§ **Trecho selecionado**
----

Por Valmir Santos – Teatrojornal (*)
A face onisciente de Cristo no pé-direito do palco, do queixo aos fios de cabelo, justapõe as escalas do sagrado, do humano e do espaço cênico em Sobre o conceito de rosto no filho de Deus. A imagem de forte carga simbólica e de construção histórica evidente redundaria o título da obra não fosse ela mesma convertida em dispositivo seminal da companhia Socìetas Raffaello Sanzio. Seu diretor, Romeo Castellucci, enquadra apenas a cabeça em vez do gesto e parte do torso da pintura do renascentista Antonello da Messina que o inspira. O enigma dessa fisionomia estabelece um campo autônomo ao observador que para ela desviará em muitas passagens do espetáculo em busca de significações ou ressignificações talvez menos exasperantes do que aquela que enreda pai e filho. Em vão.
Foto de Ligia Jardim |
No plano realista, eles acabaram de acordar. O velho interpretado por Gianni Piazzi senta para assistir à televisão enquanto o filho, por Sergio Scarlatella, já com o figurino do executivo prestes a sair para o trabalho, lhe prepara o café da manhã. Esse fragmento de cotidiano sai dos eixos com a prostração do pai, sem controle sobre as necessidades fisiológicas, e a consequente impotência do filho diante do estado primitivo do ser e da iminência da finitude. Alegoria dos embates divino e humano.
Ao retratar a compaixão em circunstâncias limítrofes (a limpeza das fezes e a colocação da fralda geriátrica ocorrem na cadência factual), Castellucci cuida em contrapor a presunção teatral. Ela está dada desde os primeiros longos minutos em que rastreamos a casa de móveis assépticos, de sofá, mesa, cadeiras, carpete e tudo mais tomado pelo branco, exceto o aparelho de TV de costas para o público e uma planta num vaso. Eis o set. Corpo arqueado, andar titubeante, o pai surge carregado por dois contrarregras vestidos de preto, feito manipuladores de bonecos. A partitura do filho que congela o gesto da mão estendida nas costas do pai na hora de limpá-lo ou um galão com o composto que sugere os excrementos em cena são indícios do artifício da arte ao vivo a sustentar o fio das presenças e dos mal-estares.

----

§ **Registros fornecidos**
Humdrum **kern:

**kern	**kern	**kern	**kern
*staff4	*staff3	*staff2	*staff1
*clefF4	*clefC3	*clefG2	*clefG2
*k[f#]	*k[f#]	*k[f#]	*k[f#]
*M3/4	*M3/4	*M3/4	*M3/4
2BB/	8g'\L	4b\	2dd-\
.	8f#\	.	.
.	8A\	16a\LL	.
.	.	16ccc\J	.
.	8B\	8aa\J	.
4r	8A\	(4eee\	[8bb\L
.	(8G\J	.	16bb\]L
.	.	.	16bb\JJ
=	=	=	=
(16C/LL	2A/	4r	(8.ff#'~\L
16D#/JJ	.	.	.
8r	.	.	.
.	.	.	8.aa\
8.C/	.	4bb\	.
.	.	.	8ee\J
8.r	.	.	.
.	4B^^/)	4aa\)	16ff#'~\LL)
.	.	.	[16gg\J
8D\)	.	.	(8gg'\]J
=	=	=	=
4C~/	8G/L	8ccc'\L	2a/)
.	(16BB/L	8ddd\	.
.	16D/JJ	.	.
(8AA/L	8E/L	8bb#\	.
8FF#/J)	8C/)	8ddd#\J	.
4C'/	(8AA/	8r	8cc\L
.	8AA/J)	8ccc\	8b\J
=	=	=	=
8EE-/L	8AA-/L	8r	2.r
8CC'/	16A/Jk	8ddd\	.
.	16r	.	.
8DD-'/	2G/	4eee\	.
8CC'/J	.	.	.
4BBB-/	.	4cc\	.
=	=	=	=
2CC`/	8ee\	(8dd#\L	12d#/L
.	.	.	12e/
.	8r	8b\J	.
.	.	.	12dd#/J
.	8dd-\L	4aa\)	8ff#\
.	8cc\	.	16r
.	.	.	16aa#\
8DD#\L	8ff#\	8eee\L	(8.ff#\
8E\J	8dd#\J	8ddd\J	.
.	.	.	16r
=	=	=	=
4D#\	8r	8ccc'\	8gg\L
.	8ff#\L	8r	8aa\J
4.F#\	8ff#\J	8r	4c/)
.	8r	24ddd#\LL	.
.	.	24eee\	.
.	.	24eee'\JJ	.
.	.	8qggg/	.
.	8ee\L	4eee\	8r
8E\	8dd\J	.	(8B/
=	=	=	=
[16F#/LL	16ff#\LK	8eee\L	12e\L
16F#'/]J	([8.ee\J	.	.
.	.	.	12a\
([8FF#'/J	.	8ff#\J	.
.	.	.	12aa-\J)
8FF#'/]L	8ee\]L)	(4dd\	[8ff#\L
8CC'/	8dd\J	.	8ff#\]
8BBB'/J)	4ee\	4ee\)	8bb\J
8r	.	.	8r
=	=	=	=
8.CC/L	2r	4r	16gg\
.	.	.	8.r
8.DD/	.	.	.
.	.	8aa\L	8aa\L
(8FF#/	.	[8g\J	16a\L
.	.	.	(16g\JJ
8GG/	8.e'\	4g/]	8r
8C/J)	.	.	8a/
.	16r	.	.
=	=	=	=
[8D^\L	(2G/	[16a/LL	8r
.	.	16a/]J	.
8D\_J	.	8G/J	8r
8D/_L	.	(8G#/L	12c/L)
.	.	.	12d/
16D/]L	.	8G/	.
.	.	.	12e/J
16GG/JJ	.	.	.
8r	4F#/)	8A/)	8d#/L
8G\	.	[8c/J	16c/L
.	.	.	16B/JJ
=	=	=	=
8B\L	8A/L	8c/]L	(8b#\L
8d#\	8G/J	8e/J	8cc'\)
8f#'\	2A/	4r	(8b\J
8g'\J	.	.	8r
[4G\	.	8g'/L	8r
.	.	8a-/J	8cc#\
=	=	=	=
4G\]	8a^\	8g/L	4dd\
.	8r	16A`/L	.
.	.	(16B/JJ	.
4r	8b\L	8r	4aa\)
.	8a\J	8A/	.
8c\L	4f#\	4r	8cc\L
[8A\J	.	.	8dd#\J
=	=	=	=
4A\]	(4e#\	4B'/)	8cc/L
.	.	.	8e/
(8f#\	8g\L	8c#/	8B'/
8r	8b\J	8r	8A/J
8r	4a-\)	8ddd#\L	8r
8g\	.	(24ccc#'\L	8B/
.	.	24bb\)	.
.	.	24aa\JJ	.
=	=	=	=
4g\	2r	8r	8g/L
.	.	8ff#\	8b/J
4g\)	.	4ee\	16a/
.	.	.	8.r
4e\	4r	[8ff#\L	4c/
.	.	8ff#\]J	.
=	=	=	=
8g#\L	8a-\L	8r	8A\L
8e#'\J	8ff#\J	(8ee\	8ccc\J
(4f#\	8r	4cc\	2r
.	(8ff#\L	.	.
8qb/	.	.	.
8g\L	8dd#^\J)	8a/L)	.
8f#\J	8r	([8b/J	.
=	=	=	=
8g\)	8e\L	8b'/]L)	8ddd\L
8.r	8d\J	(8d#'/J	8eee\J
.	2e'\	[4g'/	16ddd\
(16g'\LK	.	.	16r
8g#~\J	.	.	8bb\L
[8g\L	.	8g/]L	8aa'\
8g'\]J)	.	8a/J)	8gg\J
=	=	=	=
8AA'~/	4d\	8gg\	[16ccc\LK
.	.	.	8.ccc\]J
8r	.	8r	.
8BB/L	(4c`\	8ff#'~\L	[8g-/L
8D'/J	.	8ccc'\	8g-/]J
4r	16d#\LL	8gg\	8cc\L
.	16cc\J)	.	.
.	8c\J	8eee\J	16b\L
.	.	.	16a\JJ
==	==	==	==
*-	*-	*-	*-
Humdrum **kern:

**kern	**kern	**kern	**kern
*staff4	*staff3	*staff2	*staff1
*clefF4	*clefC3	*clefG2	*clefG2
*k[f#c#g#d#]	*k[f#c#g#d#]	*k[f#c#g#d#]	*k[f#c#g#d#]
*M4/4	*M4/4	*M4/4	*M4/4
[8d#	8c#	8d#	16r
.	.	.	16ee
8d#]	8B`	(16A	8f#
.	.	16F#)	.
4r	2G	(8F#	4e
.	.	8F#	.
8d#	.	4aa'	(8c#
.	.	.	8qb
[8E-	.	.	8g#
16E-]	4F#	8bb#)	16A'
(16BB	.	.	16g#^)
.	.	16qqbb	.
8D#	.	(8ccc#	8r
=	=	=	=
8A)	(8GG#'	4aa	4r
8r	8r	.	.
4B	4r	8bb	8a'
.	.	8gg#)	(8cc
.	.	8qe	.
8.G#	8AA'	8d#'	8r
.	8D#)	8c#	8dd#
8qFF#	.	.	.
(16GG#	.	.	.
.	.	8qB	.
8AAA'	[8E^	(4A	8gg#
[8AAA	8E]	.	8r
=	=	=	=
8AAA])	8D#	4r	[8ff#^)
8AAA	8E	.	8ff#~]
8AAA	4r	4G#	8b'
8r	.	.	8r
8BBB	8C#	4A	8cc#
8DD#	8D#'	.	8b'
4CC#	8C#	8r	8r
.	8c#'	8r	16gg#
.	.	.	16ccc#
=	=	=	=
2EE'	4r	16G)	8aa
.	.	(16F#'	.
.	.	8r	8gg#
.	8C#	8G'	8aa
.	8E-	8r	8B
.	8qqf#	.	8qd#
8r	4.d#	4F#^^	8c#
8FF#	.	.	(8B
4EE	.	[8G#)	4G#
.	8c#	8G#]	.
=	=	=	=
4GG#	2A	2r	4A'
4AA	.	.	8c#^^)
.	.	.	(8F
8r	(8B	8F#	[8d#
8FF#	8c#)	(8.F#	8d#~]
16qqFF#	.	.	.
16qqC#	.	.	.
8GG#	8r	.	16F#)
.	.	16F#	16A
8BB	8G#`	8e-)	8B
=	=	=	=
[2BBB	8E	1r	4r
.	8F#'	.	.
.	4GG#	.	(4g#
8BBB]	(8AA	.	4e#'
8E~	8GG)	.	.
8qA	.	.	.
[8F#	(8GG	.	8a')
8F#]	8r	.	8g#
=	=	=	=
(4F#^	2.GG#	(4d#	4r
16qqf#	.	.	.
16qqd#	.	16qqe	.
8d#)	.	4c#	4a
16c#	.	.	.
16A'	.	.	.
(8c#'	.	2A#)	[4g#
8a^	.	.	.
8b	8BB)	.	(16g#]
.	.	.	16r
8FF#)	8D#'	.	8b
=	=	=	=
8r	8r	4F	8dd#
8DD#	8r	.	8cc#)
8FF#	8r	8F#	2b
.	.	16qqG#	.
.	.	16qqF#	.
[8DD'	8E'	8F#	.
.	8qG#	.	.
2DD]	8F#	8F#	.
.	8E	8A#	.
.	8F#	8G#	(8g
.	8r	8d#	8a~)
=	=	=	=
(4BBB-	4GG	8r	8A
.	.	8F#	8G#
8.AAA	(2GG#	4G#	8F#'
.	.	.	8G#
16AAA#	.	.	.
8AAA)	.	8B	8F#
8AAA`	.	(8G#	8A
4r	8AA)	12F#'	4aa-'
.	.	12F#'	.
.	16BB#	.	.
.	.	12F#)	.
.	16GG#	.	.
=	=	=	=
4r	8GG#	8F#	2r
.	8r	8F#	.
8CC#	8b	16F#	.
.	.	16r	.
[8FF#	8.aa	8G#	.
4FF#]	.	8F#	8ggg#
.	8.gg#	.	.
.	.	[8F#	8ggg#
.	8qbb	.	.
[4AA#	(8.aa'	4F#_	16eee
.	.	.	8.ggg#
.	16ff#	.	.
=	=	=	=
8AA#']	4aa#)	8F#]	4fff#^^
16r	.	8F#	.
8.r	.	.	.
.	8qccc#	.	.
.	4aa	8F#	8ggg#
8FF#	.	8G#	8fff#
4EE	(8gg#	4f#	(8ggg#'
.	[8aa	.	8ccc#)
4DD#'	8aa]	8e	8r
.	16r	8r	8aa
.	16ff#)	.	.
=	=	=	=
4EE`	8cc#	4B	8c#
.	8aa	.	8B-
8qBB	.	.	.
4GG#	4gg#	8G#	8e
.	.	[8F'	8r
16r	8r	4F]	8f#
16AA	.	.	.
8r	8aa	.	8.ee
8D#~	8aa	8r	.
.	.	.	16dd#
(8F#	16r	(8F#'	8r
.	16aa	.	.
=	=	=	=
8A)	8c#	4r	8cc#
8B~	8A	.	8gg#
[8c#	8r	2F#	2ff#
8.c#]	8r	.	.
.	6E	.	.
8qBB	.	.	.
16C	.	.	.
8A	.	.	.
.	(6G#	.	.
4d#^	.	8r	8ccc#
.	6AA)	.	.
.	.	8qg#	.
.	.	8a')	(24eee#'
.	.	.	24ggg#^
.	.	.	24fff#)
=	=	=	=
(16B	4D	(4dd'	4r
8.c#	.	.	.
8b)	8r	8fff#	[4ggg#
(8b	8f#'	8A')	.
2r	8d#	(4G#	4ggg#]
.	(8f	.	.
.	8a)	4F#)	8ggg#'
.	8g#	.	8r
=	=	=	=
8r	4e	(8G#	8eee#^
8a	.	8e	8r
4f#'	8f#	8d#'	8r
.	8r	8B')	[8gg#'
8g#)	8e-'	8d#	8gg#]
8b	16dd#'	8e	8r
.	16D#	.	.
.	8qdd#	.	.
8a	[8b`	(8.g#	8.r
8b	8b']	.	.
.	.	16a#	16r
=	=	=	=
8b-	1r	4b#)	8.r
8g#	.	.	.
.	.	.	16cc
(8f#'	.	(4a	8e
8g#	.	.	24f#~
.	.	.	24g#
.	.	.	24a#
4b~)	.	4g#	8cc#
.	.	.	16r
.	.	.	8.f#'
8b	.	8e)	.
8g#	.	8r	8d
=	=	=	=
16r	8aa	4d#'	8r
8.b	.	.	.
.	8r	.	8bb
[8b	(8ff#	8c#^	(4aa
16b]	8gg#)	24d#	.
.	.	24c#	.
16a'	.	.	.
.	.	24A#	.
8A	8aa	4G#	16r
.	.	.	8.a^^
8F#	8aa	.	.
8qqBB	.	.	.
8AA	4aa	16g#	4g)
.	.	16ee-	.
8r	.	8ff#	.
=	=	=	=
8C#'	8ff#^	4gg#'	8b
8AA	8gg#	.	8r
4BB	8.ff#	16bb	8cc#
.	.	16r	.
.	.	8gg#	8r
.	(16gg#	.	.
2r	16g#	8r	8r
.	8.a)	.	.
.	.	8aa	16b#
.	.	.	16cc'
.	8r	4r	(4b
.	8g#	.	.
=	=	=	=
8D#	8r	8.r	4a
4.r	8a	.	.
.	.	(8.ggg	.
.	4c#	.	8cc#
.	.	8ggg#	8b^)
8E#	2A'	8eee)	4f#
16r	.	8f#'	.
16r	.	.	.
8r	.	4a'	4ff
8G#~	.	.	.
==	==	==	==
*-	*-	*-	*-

----

§ **Tarefas propostas**
a) De acordo com a crítica do espetáculo de Castellucci, por que a imagem do rosto de Cristo não se limita a repetir o título da obra? Responda em uma a três frases.
b) Prossiga a crítica do espetáculo de Castellucci a partir do ponto em que ela termina.
Não é preciso consultar os registros.

§ **Respostas por tarefa**
a) A imagem não se limita a repetir o título porque ela mesma é convertida em dispositivo seminal da companhia Socìetas Raffaello Sanzio. Assim, ela deixa de ser só uma ilustração do título e passa a ter função própria no espetáculo.

b)
No segundo movimento do espetáculo a relação pai e filho, até então permeada pela parábola do sagrado, converte-se em instalação. A casa é desmontada aos olhos do espectador, menos a cama em que o pai está sentado, abatido, cabisbaixo, com o rosto entre as mãos. A narrativa ganha o contorno moral, ou seja, pertence ao domínio do espírito do homem. Crianças atiram objetos contra o Cristo de traços humanizados lá na Renascença (Kurt Cobain seria um bom modelo para encarná-lo), justamente quando a arte ganha perspectiva, dá margem para interpretações. A ação das criaturas imberbes despejando objetos de suas mochilas e atirando-os na direção da criatura icônica pode ser lida como um levante, à maneira de Jó, ou como uma figura de retórica contra as gradações do fundamentalismo na ordem global. É o futuro confrontando o passado arcaico aqui e agora.
A iconoclastia irrompe de vez no movimento final da apresentação, quando a imagem se faz verbo. Entre as razões de conduzir ou se deixar conduzido paira “o ser ou não ser” shakespeariano, reafirmando que a teatralidade é o que suporta essa aventura do olhar que desde a cultura grega atinava com o pensar e hoje padece do excesso de imagens a ver. Ver é passagem. O olhar adere e transforma. É sensorial.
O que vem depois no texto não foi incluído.